Personal details
- Born: c. 1900
- Died: February 18, 1972 (aged 71–72)
- Profession: Politician, hompa

= Kanuni (hompa) =

Tribal leader in Namibia (c. 1900 – 1972)

Kanuni (c. 1900 – February 18, 1972) was a hompa, or queen, of Kwangali in the Okavango region of Namibia. She is one of only two female hompas to have retained her traditional position during a period when tribal leadership was masculinized by the South African government.

Little is known of Kanuni's background, save that she was a member of the Kwangali royal clan. She became regent in 1923 after the death of the previous ruler, Kandjimi; she was not only his sister but also sister to the newly-chosen hompa, Mbuna, who died in an accident in 1926. Beginning in that year Kanuni began to rule under her own name, although some sources state instead that she became regent for another brother, Sivute, who was only a minor. It was at this time, in 1926, that she permitted the opening of a Roman Catholic mission station in Tondoro; in 1929, she allowed a Catholic mission school to be started at Nkurenkuru. Sivute, for his part, soon came to covet the throne, and began waging physical attacks on his sister's retinue while publicly undermining her. On one occasion, after hearing of an assault upon an attendant, Kanuni began to fight Sivute with a knobkerrie, eventually winning the day. Fearing for her life, however, she fled to what is today southern Angola. Sivute complained to senior policeman, Luben Manuere, who in turn handed off his reports to Native Commissioner Harold Eedes. The reports suggested that the Kwangali preferred a male ruler, and consequently in 1940 Eedes removed Kanuni from her position, replacing her with Sivute. Kanuni continued in exile, living in Siurungu, but was eventually invited by Eedes to join her brother at Musese. Harold Eedes died in 1958. Sivute did not enjoy good relations with either his people or the colonial administration, and with the administrator's death he was deposed. Kanuni returned to power, reigning until her death.

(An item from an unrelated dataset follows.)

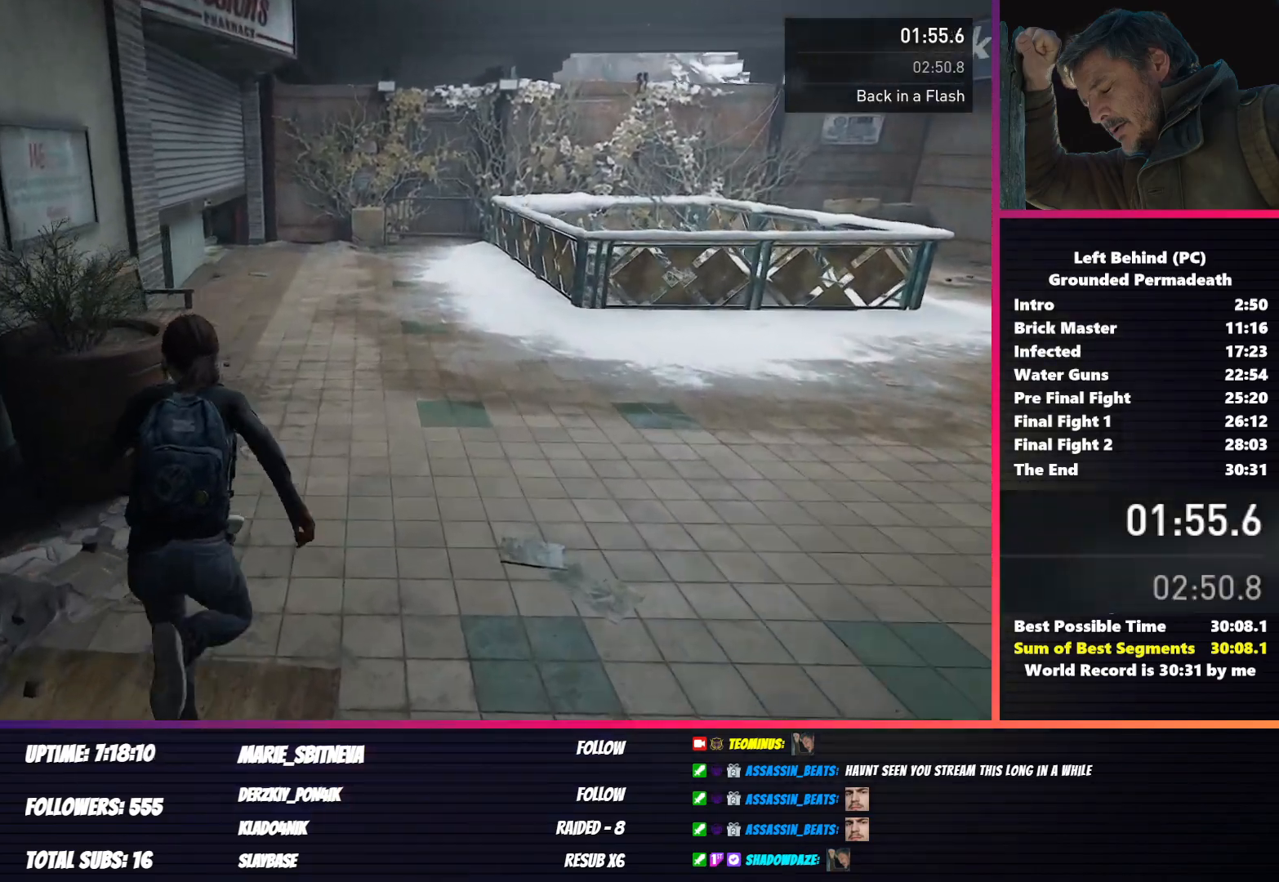
{"keys": ["shift", "w"], "mouse": [], "events": []}
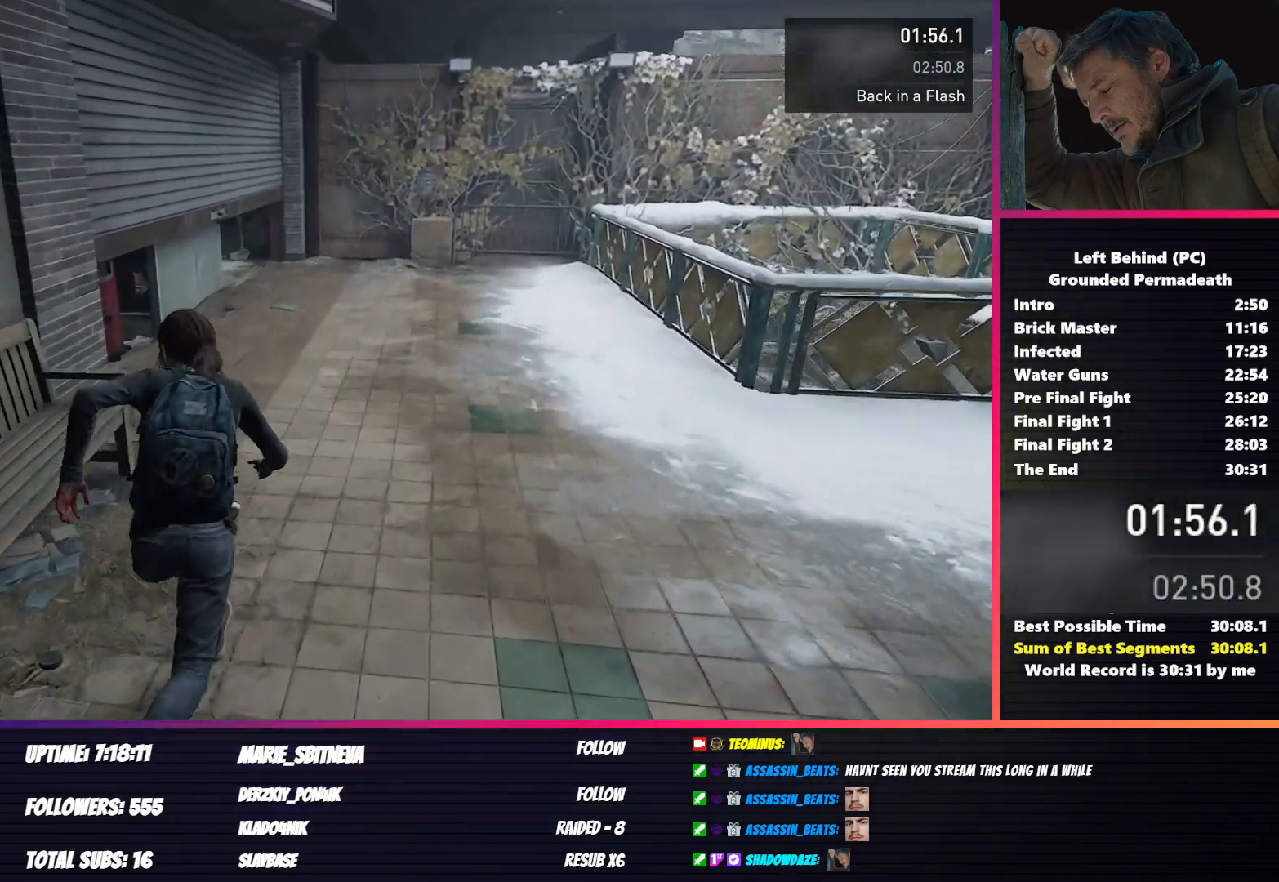
{"keys": ["shift", "w"], "mouse": [], "events": []}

Kanuni was not popular with the South African authorities during her reign. Both Eedes and an earlier Native Commissioner, Roger Carr, felt that their difficulties in recruiting migrant labor from among the Kwangali were due in part to her gender; for her part she explained that young men of her district were afraid to travel to South Africa for work for a variety of reasons, not least their personal safety. She remains an important figure in the modern history of northern Namibia.